We watched HIV go from a “death sentence” and to a “chronic manageable illness” in the late 1990s. Patients were told after 1998 they could expect to “to live a normal lifespan.” That was a vastly different experience than for those of us living who were diagnosed before.

MORE: People With HIV Are Living 10 Years Longer

I spent decades planning to die, not intending to live. In 2005, it came to a head. I was having extreme anxiety and couldn’t sleep. When I did sleep, I was haunted by horrific nightmares. My depression went from mild to severe. I became obsessed with suicide. Most of all, I was terrified by the idea of becoming an old man with HIV. I had no long-term goals, no retirement saved, no safety net.

Physically, I had developed pain and numbness in my feet and hands, known as neuropathy. I became sick with AIDS-related illnesses, and the treatments for those also exacted a price on my physical wellbeing. It all contributed to my dark, confusing mental state. My life had become unmanageable. I alienated what few long-time friends I had because I was so angry. By then, I had lost a lover and hundreds of friends to AIDS. Why had I survived when so many of my friends and community had died?

I had to seek help. I saw several therapists who tried to treat the individual symptoms. They never said it was a part of something larger. They had never treated anyone with my experience of surviving a historically unique epidemic.

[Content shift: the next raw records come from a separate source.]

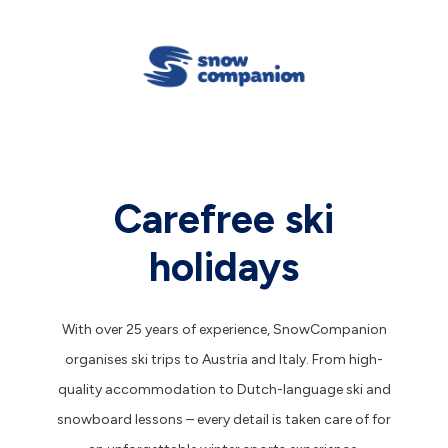
Carefree ski
holidays
With over 25 years of experience, SnowCompanion
organises ski trips to Austria and Italy. From high-
quality accommodation to Dutch-language ski and
snowboard lessons – every detail is taken care of for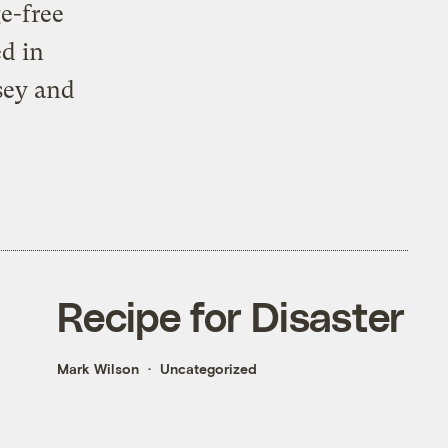
e-free
d in
sey and
Recipe for Disaster
Mark Wilson
Uncategorized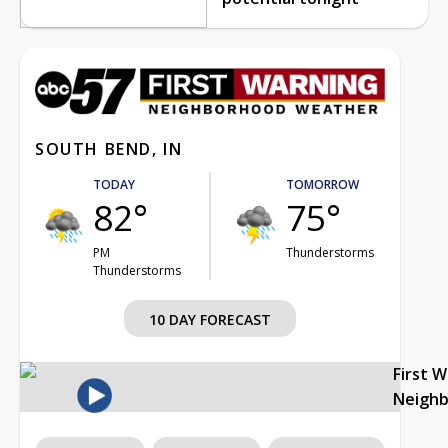
SOUTH BEND, IN
TODAY
TOMORROW
82°
75°
PM
Thunderstorms
Thunderstorms
10 DAY FORECAST
First 
Neigh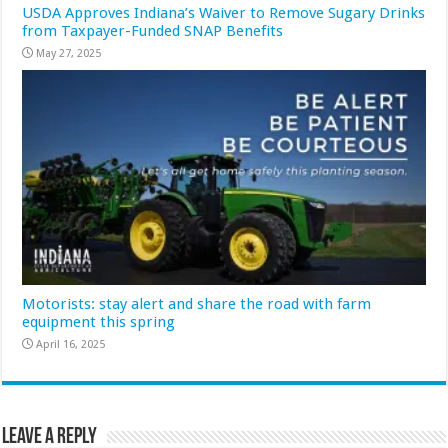
USDA Approves Indiana’s Waiver to Remove Sugary Drinks
from Taxpayer-Funded SNAP Benefits
May 27, 2025
Motorists: stay alert and share the road with farm
equipment this spring
April 16, 2025
Leave a Reply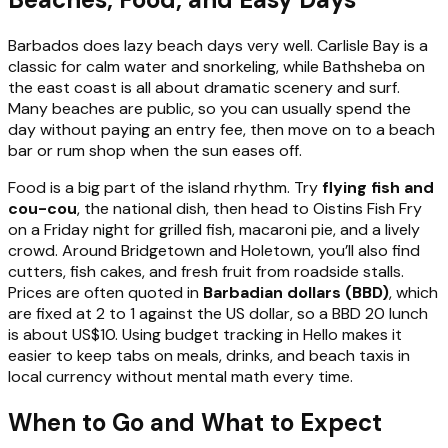
Barbados does lazy beach days very well. Carlisle Bay is a
classic for calm water and snorkeling, while Bathsheba on
the east coast is all about dramatic scenery and surf.
Many beaches are public, so you can usually spend the
day without paying an entry fee, then move on to a beach
bar or rum shop when the sun eases off.
Food is a big part of the island rhythm. Try
flying fish and
cou-cou
, the national dish, then head to Oistins Fish Fry
on a Friday night for grilled fish, macaroni pie, and a lively
crowd. Around Bridgetown and Holetown, you’ll also find
cutters, fish cakes, and fresh fruit from roadside stalls.
Prices are often quoted in
Barbadian dollars (BBD)
, which
are fixed at 2 to 1 against the US dollar, so a BBD 20 lunch
is about US$10. Using budget tracking in Hello makes it
easier to keep tabs on meals, drinks, and beach taxis in
local currency without mental math every time.
When to Go and What to Expect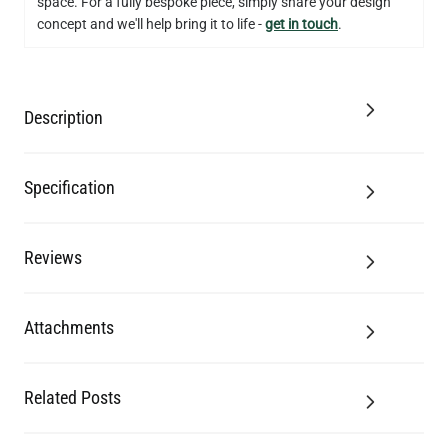
space. For a fully bespoke piece, simply share your design
concept and we'll help bring it to life -
get in touch
.
Description
Specification
Reviews
Attachments
Related Posts
LED FILAMENT CANDLE BULB DIMMABLE E26 3.5W 2700K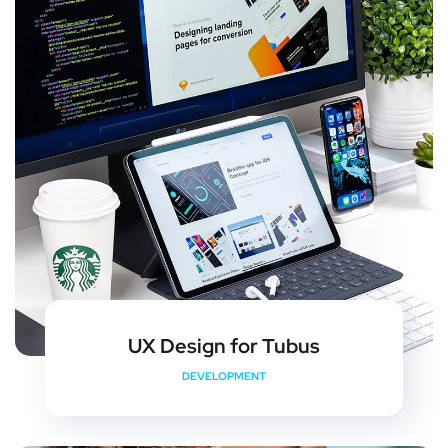
UX Design for Tubus
DEVELOPMENT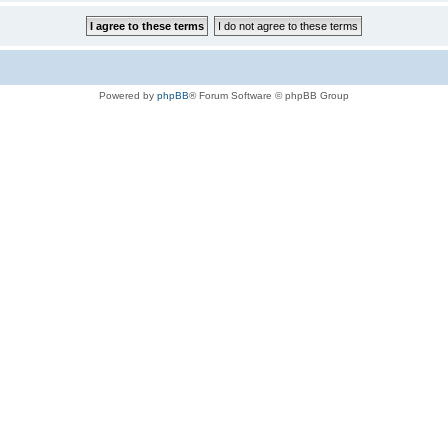
Powered by
phpBB
® Forum Software © phpBB Group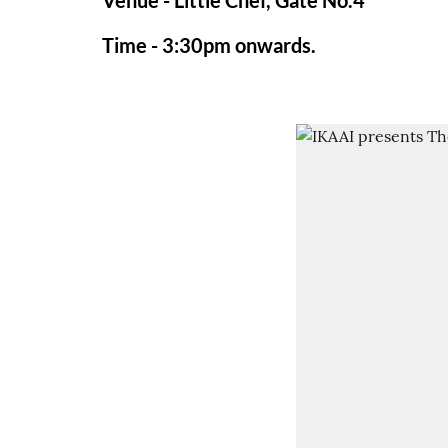
Venue - Little Chef, Gate No.4
Time - 3:30pm onwards.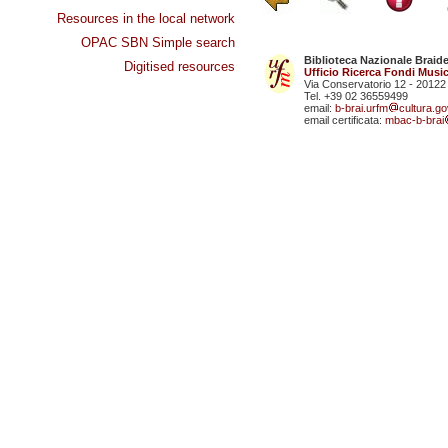
Resources in the local network
OPAC SBN Simple search
Biblioteca Nazionale Braid
Digitised resources
Ufficio Ricerca Fondi Music
Via Conservatorio 12 - 20122
Tel. +39 02 36559499
email:
b-brai.urfm
cultura.gov
email certificata:
mbac-b-brai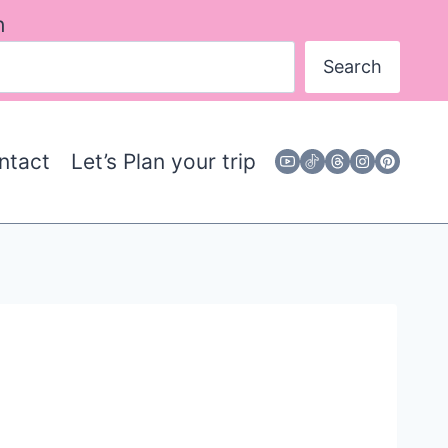
h
Search
ntact
Let’s Plan your trip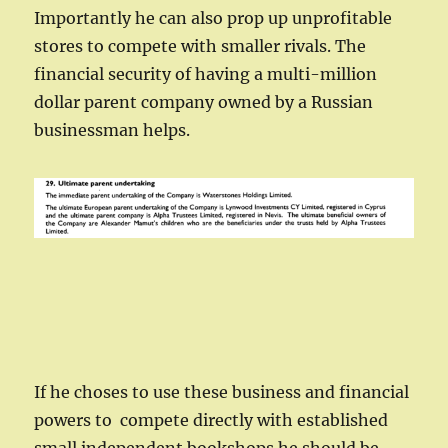
Importantly he can also prop up unprofitable
stores to compete with smaller rivals. The
financial security of having a multi-million
dollar parent company owned by a Russian
businessman helps.
If he choses to use these business and financial
powers to compete directly with established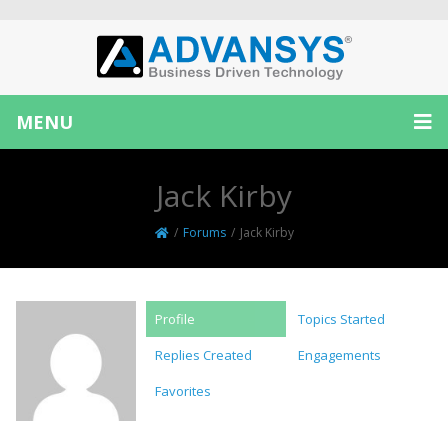
MENU
Jack Kirby
/
Forums
/
Jack Kirby
Profile
Topics Started
Replies Created
Engagements
Favorites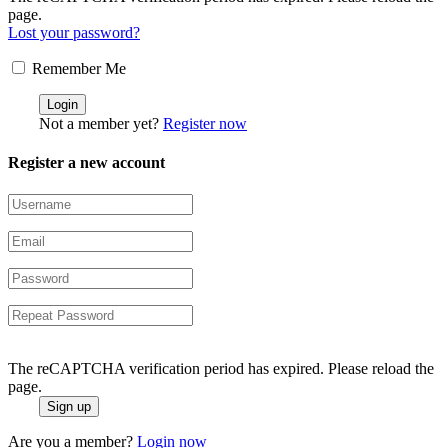
page.
Lost your password?
Remember Me
Not a member yet?
Register now
Register a new account
The reCAPTCHA verification period has expired. Please reload the
page.
Are you a member?
Login now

During the darkest of those days, I saw a TV show about post-traumatic stress disorder (PTSD) and returning Iraqi War vets. A lightbulb went off. It dawned on me that my mental state was rooted in the trauma of surviving AIDS for decades. It was like PTSD but seemed much more complex, given the duration of the deaths of the AIDS epidemic combined with a crippling fear of aging without any sense of future orientation. I coined a term for what it felt like: AIDS Survivor Syndrome.

When I began talking about it with other survivors, I heard that they too were dealing with something similar. In 2012, there were several long-term survivors who chose to end their lives rather than face the uncertainty of aging with a virus that had taken so much from them. I thought I understood why they did it. I realized there is a unique distinction to be made between HIV/AIDS long-term survivors and those who have been recently diagnosed with HIV. The two groups have distinctly different and overlapping psychosocial and clinical needs. Long-term survivors experience issues associated with accelerated aging, and many now die from cardiovascular, renal and liver disease; diabetes; hypertension; lipid abnormalities; non-AIDS related malignancies; frailty; bone loss; and dementia, that are not considered AIDS-related deaths.

In 2013, I founded Let’s Kick ASS-AIDS Survivor Syndrome, a nonprofit to both raise awareness about AIDS Survivor Syndrome and seek out solutions to overcome it. A small group of other activists and I held a town hall in San Francisco on September 18, 2013. Over 200 people attended.

While we had ample anecdotal evidence to support the existence of AIDS Survivors Syndrome and experts who agreed it is real, we did not have research data to back it up. That changed in November 2017, when Let’s Kick ASS held a town hall entitled “Research on the AIDS Survivor Syndrome: New Data from the Multi-Center AIDS Cohort Study (MACS) and Voices of Survivors Themselves.”

This World AIDS Day, we honor those we lost and those who survived the worst epidemic of the modern age. It a population that deserves recognition.

Tez Anderson is the founder of Let’s Kick ASS-AIDS Survivor Syndrome. Based in San Francisco, there are chapters in Portland, Palm Springs and Austin.